* TASK DETAILS: The full set of entries below is to be returned unchanged.

* DATASET EXCERPTS:
========
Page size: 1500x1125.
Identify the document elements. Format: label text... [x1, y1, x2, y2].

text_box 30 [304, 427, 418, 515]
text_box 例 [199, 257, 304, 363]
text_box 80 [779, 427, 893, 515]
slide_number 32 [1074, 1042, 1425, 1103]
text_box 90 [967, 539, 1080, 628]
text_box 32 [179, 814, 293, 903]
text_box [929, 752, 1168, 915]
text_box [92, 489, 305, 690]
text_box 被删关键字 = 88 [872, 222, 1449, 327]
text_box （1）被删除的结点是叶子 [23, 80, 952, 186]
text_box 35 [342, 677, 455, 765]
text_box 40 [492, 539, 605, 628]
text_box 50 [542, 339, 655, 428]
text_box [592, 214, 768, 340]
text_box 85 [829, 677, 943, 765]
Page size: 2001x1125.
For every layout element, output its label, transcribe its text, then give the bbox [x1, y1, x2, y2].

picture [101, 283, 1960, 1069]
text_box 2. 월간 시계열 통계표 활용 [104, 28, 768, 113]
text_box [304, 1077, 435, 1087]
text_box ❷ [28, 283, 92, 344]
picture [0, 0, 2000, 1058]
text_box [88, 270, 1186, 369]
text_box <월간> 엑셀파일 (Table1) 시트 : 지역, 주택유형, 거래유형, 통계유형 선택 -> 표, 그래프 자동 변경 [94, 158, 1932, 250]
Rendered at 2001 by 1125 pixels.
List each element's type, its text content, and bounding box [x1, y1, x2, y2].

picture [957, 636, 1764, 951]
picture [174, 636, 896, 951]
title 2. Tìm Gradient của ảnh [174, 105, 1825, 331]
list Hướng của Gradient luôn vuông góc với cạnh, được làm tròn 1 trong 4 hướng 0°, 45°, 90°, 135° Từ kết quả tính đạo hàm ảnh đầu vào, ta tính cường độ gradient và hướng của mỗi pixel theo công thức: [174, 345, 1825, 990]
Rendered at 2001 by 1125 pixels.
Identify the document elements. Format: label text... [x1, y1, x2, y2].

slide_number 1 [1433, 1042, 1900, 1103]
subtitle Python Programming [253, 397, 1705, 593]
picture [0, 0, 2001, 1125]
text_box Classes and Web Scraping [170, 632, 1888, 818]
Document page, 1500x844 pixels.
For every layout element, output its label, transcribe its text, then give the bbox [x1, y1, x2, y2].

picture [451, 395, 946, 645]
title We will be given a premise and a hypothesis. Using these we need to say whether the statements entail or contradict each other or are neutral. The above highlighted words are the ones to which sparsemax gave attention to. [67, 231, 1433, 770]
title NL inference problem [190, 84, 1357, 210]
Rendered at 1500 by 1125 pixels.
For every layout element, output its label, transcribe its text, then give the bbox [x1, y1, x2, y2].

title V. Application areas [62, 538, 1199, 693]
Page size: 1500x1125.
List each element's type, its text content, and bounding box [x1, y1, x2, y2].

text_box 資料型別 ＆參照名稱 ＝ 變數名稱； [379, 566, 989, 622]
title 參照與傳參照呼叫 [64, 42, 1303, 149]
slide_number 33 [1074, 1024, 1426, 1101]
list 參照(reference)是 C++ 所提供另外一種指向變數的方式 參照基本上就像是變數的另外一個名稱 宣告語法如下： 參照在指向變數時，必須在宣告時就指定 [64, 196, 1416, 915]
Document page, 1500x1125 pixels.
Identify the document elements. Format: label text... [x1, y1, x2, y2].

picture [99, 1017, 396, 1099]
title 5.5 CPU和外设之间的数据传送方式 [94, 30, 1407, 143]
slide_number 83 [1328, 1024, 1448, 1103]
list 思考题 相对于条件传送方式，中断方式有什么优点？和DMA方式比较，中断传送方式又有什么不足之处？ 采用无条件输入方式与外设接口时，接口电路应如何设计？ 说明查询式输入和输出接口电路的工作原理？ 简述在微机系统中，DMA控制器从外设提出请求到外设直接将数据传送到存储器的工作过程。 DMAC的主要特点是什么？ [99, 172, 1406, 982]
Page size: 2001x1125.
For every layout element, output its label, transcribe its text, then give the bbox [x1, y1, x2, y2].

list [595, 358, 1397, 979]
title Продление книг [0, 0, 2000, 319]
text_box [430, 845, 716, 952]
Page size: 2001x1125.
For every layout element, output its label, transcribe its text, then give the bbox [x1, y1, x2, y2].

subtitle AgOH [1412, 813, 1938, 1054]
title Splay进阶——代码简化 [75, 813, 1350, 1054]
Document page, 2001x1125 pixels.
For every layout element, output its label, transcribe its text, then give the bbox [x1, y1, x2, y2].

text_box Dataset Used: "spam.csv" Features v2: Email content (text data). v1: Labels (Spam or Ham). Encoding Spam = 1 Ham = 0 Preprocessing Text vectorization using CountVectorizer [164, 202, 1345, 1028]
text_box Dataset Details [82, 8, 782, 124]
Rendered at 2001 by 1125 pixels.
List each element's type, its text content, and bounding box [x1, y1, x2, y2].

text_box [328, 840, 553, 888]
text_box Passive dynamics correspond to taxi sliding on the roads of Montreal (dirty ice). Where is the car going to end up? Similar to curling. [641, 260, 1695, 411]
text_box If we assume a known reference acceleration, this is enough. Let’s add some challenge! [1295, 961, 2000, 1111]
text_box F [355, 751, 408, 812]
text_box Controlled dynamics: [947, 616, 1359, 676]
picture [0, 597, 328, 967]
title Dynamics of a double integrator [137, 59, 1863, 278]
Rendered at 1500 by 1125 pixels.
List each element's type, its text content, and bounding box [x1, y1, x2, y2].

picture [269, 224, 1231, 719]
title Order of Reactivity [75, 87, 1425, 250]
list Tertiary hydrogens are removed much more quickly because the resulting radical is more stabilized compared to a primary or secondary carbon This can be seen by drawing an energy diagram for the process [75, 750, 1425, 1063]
========
* ANSWER TO THIS PROBLEM:
Page size: 1500x1125.
Identify the document elements. Format: label text... [x1, y1, x2, y2].

text_box 30 [304, 427, 418, 515]
text_box 例 [199, 257, 304, 363]
text_box 80 [779, 427, 893, 515]
slide_number 32 [1074, 1042, 1425, 1103]
text_box 90 [967, 539, 1080, 628]
text_box 32 [179, 814, 293, 903]
text_box [929, 752, 1168, 915]
text_box [92, 489, 305, 690]
text_box 被删关键字 = 88 [872, 222, 1449, 327]
text_box （1）被删除的结点是叶子 [23, 80, 952, 186]
text_box 35 [342, 677, 455, 765]
text_box 40 [492, 539, 605, 628]
text_box 50 [542, 339, 655, 428]
text_box [592, 214, 768, 340]
text_box 85 [829, 677, 943, 765]
Page size: 2001x1125.
For every layout element, output its label, transcribe its text, then give the bbox [x1, y1, x2, y2].

picture [101, 283, 1960, 1069]
text_box 2. 월간 시계열 통계표 활용 [104, 28, 768, 113]
text_box [304, 1077, 435, 1087]
text_box ❷ [28, 283, 92, 344]
picture [0, 0, 2000, 1058]
text_box [88, 270, 1186, 369]
text_box <월간> 엑셀파일 (Table1) 시트 : 지역, 주택유형, 거래유형, 통계유형 선택 -> 표, 그래프 자동 변경 [94, 158, 1932, 250]
Rendered at 2001 by 1125 pixels.
List each element's type, its text content, and bounding box [x1, y1, x2, y2].

picture [957, 636, 1764, 951]
picture [174, 636, 896, 951]
title 2. Tìm Gradient của ảnh [174, 105, 1825, 331]
list Hướng của Gradient luôn vuông góc với cạnh, được làm tròn 1 trong 4 hướng 0°, 45°, 90°, 135° Từ kết quả tính đạo hàm ảnh đầu vào, ta tính cường độ gradient và hướng của mỗi pixel theo công thức: [174, 345, 1825, 990]
Rendered at 2001 by 1125 pixels.
Identify the document elements. Format: label text... [x1, y1, x2, y2].

slide_number 1 [1433, 1042, 1900, 1103]
subtitle Python Programming [253, 397, 1705, 593]
picture [0, 0, 2001, 1125]
text_box Classes and Web Scraping [170, 632, 1888, 818]
Document page, 1500x844 pixels.
For every layout element, output its label, transcribe its text, then give the bbox [x1, y1, x2, y2].

picture [451, 395, 946, 645]
title We will be given a premise and a hypothesis. Using these we need to say whether the statements entail or contradict each other or are neutral. The above highlighted words are the ones to which sparsemax gave attention to. [67, 231, 1433, 770]
title NL inference problem [190, 84, 1357, 210]
Rendered at 1500 by 1125 pixels.
For every layout element, output its label, transcribe its text, then give the bbox [x1, y1, x2, y2].

title V. Application areas [62, 538, 1199, 693]
Page size: 1500x1125.
List each element's type, its text content, and bounding box [x1, y1, x2, y2].

text_box 資料型別 ＆參照名稱 ＝ 變數名稱； [379, 566, 989, 622]
title 參照與傳參照呼叫 [64, 42, 1303, 149]
slide_number 33 [1074, 1024, 1426, 1101]
list 參照(reference)是 C++ 所提供另外一種指向變數的方式 參照基本上就像是變數的另外一個名稱 宣告語法如下： 參照在指向變數時，必須在宣告時就指定 [64, 196, 1416, 915]
Document page, 1500x1125 pixels.
Identify the document elements. Format: label text... [x1, y1, x2, y2].

picture [99, 1017, 396, 1099]
title 5.5 CPU和外设之间的数据传送方式 [94, 30, 1407, 143]
slide_number 83 [1328, 1024, 1448, 1103]
list 思考题 相对于条件传送方式，中断方式有什么优点？和DMA方式比较，中断传送方式又有什么不足之处？ 采用无条件输入方式与外设接口时，接口电路应如何设计？ 说明查询式输入和输出接口电路的工作原理？ 简述在微机系统中，DMA控制器从外设提出请求到外设直接将数据传送到存储器的工作过程。 DMAC的主要特点是什么？ [99, 172, 1406, 982]
Page size: 2001x1125.
For every layout element, output its label, transcribe its text, then give the bbox [x1, y1, x2, y2].

list [595, 358, 1397, 979]
title Продление книг [0, 0, 2000, 319]
text_box [430, 845, 716, 952]
Page size: 2001x1125.
For every layout element, output its label, transcribe its text, then give the bbox [x1, y1, x2, y2].

subtitle AgOH [1412, 813, 1938, 1054]
title Splay进阶——代码简化 [75, 813, 1350, 1054]
Document page, 2001x1125 pixels.
For every layout element, output its label, transcribe its text, then give the bbox [x1, y1, x2, y2].

text_box Dataset Used: "spam.csv" Features v2: Email content (text data). v1: Labels (Spam or Ham). Encoding Spam = 1 Ham = 0 Preprocessing Text vectorization using CountVectorizer [164, 202, 1345, 1028]
text_box Dataset Details [82, 8, 782, 124]
Rendered at 2001 by 1125 pixels.
List each element's type, its text content, and bounding box [x1, y1, x2, y2].

text_box [328, 840, 553, 888]
text_box Passive dynamics correspond to taxi sliding on the roads of Montreal (dirty ice). Where is the car going to end up? Similar to curling. [641, 260, 1695, 411]
text_box If we assume a known reference acceleration, this is enough. Let’s add some challenge! [1295, 961, 2000, 1111]
text_box F [355, 751, 408, 812]
text_box Controlled dynamics: [947, 616, 1359, 676]
picture [0, 597, 328, 967]
title Dynamics of a double integrator [137, 59, 1863, 278]
Rendered at 1500 by 1125 pixels.
List each element's type, its text content, and bounding box [x1, y1, x2, y2].

picture [269, 224, 1231, 719]
title Order of Reactivity [75, 87, 1425, 250]
list Tertiary hydrogens are removed much more quickly because the resulting radical is more stabilized compared to a primary or secondary carbon This can be seen by drawing an energy diagram for the process [75, 750, 1425, 1063]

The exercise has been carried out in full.